Trentième lettre de Marcelino, écrite de la Condamine Chatelard, dans les Basses Alpes, où il travaille à la 11ème CTE.
La Condamine Chatelard, 6 août 1939
En lisant votre lettre du 22, ma confusion est grande, vu que, toi et Alicia ne pouvez pas résister à ce climat. Je suis désolé à ce sujet, et encore plus parce que je ne peux rien faire pour vous aider. Faire ce que tu demandes ne peut pas être. Tu sais que si j’avais la possibilité, je l’aurais déjà fait. Aujourd’hui tout serait résolu. Les mots de « relocalisation, se joindre, en voyage » et tout ce que tu dis ne seraient plus utilisés. Tu es pardonnée parce que, au fond, tu n’ignores pas que nous ne pouvons rien faire, si ce n’est que de nous accommoder du le temps.
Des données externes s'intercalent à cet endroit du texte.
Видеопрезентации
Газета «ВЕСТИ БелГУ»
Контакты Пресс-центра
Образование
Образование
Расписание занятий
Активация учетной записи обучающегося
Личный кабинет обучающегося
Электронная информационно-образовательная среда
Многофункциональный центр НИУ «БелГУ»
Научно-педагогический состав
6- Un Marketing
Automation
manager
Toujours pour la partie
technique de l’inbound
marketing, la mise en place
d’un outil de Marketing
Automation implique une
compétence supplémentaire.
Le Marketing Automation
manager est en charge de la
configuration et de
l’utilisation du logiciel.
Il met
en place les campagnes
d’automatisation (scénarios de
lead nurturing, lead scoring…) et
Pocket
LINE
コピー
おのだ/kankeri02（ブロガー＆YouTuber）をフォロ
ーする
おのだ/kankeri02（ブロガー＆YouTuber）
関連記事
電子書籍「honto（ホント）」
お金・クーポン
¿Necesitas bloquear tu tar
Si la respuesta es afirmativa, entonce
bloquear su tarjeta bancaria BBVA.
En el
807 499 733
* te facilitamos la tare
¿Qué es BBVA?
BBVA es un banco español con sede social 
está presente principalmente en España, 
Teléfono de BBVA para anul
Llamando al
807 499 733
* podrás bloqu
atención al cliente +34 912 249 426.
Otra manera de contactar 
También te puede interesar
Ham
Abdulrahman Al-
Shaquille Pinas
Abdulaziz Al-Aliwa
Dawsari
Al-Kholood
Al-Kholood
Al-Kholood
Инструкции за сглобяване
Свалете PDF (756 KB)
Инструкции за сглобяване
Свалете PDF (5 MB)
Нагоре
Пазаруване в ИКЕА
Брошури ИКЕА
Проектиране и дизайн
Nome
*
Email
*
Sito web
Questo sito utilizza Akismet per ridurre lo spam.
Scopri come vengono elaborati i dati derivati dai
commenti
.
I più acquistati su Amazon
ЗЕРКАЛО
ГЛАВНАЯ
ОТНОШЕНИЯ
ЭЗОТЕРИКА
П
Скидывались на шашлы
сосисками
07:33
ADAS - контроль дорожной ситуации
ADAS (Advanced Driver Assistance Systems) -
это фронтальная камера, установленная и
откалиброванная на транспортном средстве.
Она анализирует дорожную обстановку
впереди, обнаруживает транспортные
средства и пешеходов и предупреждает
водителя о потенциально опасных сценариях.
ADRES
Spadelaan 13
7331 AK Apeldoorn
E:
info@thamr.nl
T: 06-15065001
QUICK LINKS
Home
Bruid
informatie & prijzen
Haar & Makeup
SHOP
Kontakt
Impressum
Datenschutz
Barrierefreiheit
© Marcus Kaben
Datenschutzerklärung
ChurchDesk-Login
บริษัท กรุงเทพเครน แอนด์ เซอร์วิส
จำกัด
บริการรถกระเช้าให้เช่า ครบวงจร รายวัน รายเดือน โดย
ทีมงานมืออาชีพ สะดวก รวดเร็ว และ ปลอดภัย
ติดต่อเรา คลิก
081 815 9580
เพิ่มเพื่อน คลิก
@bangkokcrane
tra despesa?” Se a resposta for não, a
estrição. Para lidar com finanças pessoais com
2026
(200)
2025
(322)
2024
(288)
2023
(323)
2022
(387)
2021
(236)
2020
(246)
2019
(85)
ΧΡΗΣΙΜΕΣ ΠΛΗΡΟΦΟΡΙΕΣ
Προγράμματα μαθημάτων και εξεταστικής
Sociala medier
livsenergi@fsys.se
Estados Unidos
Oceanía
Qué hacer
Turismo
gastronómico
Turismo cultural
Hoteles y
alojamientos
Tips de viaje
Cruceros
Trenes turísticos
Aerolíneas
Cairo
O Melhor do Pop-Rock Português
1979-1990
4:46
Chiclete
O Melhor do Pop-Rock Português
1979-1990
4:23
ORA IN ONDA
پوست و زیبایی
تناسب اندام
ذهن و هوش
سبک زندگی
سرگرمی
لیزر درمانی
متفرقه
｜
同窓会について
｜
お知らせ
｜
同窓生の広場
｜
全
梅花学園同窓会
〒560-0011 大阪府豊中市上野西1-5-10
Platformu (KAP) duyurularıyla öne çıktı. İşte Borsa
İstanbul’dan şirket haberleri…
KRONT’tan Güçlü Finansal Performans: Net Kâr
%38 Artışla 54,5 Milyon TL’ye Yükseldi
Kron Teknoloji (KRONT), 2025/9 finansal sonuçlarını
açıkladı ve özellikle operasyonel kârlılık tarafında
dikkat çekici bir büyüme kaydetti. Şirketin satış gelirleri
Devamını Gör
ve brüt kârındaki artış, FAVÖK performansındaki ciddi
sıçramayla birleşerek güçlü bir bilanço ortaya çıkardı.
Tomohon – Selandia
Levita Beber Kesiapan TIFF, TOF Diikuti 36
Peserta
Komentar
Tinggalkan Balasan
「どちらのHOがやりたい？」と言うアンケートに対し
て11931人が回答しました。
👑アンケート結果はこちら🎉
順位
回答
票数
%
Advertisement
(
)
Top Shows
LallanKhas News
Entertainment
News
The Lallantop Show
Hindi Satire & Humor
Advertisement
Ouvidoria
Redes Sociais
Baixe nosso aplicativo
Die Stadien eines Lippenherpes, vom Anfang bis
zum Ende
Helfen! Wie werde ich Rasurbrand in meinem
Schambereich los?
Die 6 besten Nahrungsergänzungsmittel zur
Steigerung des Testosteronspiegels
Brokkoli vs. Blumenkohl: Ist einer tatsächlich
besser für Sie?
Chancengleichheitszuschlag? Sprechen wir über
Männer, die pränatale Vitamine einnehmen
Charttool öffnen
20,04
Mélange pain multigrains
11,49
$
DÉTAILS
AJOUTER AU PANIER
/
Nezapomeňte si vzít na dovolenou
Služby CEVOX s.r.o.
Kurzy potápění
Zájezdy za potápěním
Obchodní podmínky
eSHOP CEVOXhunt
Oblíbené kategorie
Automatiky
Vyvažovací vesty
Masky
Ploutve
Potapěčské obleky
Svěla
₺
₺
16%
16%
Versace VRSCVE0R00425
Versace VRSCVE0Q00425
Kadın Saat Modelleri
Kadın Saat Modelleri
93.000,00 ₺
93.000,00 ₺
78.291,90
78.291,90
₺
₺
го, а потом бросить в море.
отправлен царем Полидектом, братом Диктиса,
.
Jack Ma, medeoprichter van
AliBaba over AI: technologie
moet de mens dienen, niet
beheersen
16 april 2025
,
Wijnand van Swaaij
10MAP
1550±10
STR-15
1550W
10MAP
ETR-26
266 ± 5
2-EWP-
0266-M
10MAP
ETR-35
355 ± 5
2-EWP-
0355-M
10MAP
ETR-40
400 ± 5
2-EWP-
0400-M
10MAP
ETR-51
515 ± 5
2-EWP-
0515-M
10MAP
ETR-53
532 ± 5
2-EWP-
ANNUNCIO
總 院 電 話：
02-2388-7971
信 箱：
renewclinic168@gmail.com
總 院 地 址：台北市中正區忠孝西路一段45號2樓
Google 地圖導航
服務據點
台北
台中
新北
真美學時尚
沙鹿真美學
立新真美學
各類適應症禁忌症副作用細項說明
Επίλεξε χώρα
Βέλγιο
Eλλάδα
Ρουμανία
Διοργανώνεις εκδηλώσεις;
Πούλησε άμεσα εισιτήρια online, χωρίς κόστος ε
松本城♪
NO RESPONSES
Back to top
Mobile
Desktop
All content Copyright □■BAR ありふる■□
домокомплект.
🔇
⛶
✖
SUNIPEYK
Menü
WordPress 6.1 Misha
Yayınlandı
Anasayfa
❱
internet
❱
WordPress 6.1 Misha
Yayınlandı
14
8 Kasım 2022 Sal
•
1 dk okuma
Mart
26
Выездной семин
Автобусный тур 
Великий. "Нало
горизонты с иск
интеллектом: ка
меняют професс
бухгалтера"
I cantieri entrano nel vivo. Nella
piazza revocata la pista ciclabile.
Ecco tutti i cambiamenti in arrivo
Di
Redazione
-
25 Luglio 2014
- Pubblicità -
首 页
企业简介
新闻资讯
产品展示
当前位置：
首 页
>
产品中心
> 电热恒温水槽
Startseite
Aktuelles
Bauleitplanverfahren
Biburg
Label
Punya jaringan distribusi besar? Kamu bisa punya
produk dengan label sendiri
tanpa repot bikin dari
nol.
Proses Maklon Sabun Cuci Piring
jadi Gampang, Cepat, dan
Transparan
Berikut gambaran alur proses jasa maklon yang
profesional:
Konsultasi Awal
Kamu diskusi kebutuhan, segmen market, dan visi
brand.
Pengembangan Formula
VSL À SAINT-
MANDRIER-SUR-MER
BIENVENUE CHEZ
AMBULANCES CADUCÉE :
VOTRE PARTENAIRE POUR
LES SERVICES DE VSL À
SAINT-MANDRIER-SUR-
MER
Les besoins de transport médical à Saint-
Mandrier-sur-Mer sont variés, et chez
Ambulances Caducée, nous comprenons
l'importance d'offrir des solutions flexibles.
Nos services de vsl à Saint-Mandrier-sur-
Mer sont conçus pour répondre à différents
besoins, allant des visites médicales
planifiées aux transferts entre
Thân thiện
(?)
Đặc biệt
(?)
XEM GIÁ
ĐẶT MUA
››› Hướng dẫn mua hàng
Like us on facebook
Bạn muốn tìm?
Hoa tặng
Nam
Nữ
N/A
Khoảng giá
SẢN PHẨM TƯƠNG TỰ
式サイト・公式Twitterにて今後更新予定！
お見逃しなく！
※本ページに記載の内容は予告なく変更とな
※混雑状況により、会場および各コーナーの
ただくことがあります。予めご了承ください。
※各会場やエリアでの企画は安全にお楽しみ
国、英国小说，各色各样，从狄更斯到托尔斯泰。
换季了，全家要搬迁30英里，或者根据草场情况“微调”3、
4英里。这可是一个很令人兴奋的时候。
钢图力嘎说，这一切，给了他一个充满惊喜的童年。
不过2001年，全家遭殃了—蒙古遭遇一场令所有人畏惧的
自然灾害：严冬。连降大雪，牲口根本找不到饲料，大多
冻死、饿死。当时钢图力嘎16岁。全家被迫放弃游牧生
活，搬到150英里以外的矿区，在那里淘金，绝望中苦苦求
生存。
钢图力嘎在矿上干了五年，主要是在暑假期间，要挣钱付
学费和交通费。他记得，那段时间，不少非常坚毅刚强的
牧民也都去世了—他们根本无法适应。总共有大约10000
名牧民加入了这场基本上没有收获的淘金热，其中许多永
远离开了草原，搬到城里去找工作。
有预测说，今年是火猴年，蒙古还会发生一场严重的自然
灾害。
Cela ne signifie pas que le jour heureux que nous espérons tous ne viendra pas. J’espère que les demandes faites au capitaine seront approuvées pour que nous nous rapprochions les uns des autres, mettant ainsi fin au mécontentement que, selon ce que tu me dis, vous vivez dans cette ville. Pour le moment, nous devons traverser cette période de souffrance et avoir de la patience, bien que nous ne nous le voulions pas, parce que ce sont les circonstances qui dominent. Après notre souffrance, tu me dis le calvaire de « la Cinta ». Pour moi, « la Cinta » est un miroir pour se regarder avec résignation. Combien serait ‘il plus triste si nous étions séparés, sans rien savoir de nous, sans espoir de nous réunir. Le cas de « la Cinta » est à désespérer et, pourtant, elle le supporte, consciente qu’il n’y a aucun remède dans la vie. Pauvre celui qui est touché par la perte sans rémission ! Quand tu lui écriras, tu lui diras que je sens dans mon cœur sa douleur d’épouse seule en terre étrangère et sans espoir d’avoir des nouvelles de son mari.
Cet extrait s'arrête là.